Raw data below:

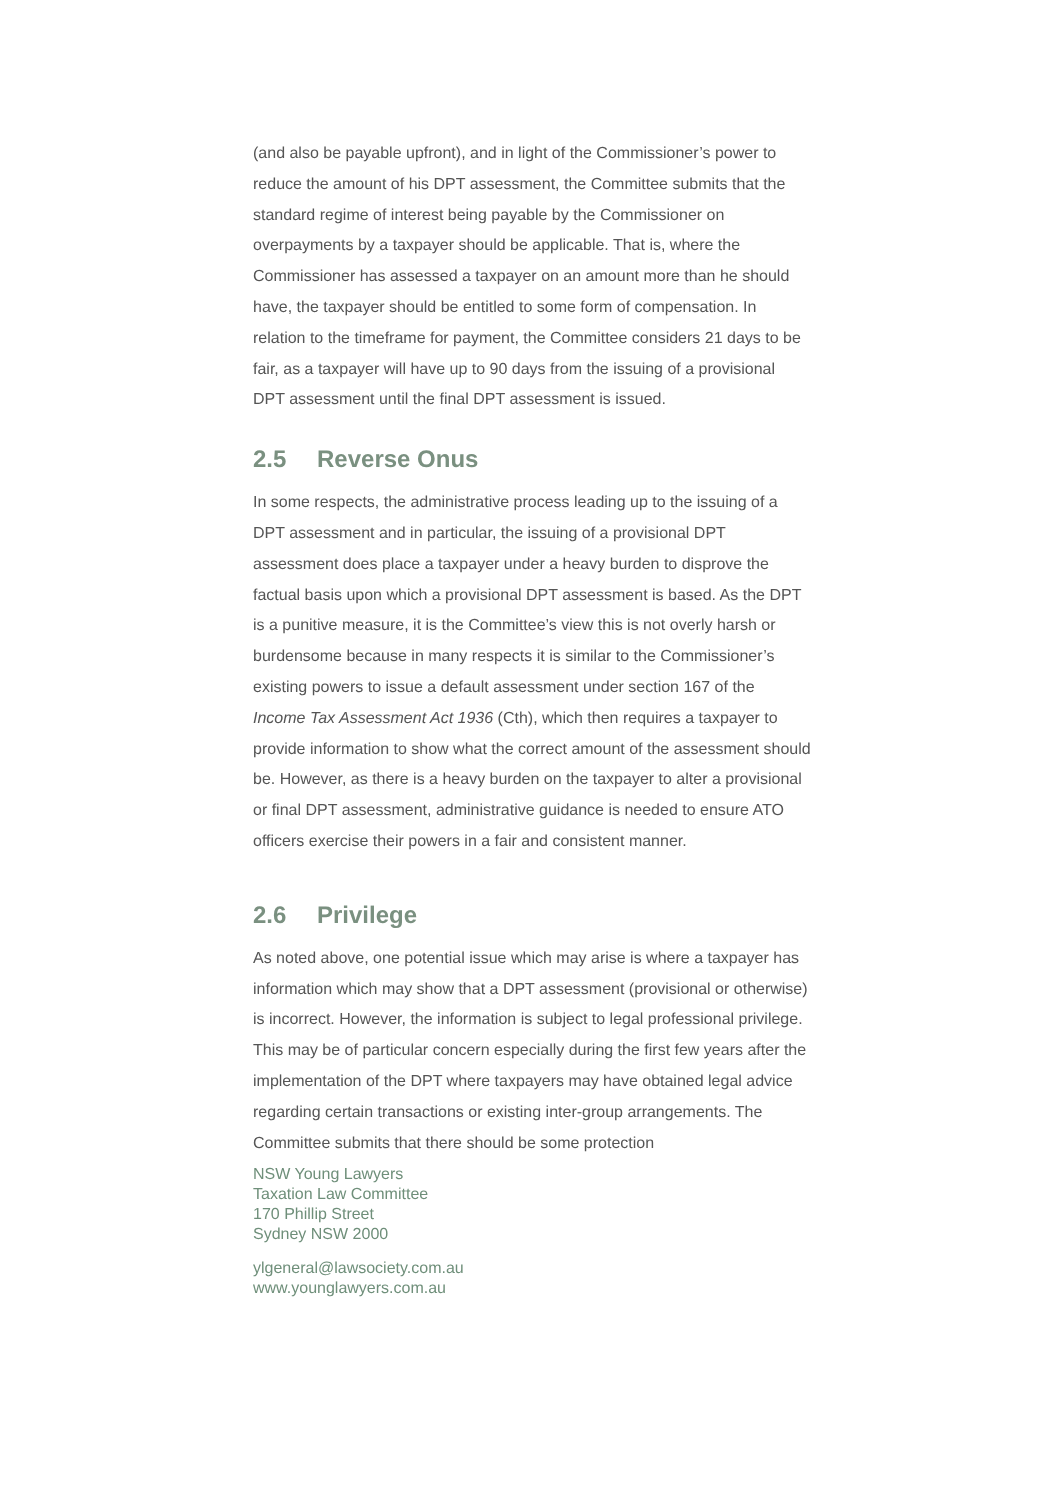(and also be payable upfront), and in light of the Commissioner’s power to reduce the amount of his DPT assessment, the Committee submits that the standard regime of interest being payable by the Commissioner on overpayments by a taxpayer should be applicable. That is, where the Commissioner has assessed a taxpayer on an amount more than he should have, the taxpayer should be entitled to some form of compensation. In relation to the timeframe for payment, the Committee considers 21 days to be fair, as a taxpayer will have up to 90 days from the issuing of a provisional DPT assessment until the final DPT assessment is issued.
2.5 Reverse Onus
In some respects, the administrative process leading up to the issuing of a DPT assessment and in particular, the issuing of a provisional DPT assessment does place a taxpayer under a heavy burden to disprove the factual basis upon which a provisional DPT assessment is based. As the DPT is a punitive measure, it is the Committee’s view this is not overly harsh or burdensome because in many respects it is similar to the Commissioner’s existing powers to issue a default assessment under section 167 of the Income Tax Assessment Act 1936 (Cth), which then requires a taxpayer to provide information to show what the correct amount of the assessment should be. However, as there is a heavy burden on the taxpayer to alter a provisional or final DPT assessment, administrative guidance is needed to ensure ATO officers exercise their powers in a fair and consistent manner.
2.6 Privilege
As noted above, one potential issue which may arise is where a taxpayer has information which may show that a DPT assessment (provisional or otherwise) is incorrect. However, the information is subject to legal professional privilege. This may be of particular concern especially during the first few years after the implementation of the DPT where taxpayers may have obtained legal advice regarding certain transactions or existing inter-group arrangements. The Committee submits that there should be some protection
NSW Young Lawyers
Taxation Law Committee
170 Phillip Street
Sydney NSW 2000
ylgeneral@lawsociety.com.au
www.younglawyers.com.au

End of Raw data.

### Activity:
The response must repeat all the lines above exactly and include no pictures.

### Exercise response:
(and also be payable upfront), and in light of the Commissioner’s power to reduce the amount of his DPT assessment, the Committee submits that the standard regime of interest being payable by the Commissioner on overpayments by a taxpayer should be applicable. That is, where the Commissioner has assessed a taxpayer on an amount more than he should have, the taxpayer should be entitled to some form of compensation. In relation to the timeframe for payment, the Committee considers 21 days to be fair, as a taxpayer will have up to 90 days from the issuing of a provisional DPT assessment until the final DPT assessment is issued.
2.5 Reverse Onus
In some respects, the administrative process leading up to the issuing of a DPT assessment and in particular, the issuing of a provisional DPT assessment does place a taxpayer under a heavy burden to disprove the factual basis upon which a provisional DPT assessment is based. As the DPT is a punitive measure, it is the Committee’s view this is not overly harsh or burdensome because in many respects it is similar to the Commissioner’s existing powers to issue a default assessment under section 167 of the Income Tax Assessment Act 1936 (Cth), which then requires a taxpayer to provide information to show what the correct amount of the assessment should be. However, as there is a heavy burden on the taxpayer to alter a provisional or final DPT assessment, administrative guidance is needed to ensure ATO officers exercise their powers in a fair and consistent manner.
2.6 Privilege
As noted above, one potential issue which may arise is where a taxpayer has information which may show that a DPT assessment (provisional or otherwise) is incorrect. However, the information is subject to legal professional privilege. This may be of particular concern especially during the first few years after the implementation of the DPT where taxpayers may have obtained legal advice regarding certain transactions or existing inter-group arrangements. The Committee submits that there should be some protection
NSW Young Lawyers
Taxation Law Committee
170 Phillip Street
Sydney NSW 2000
ylgeneral@lawsociety.com.au
www.younglawyers.com.au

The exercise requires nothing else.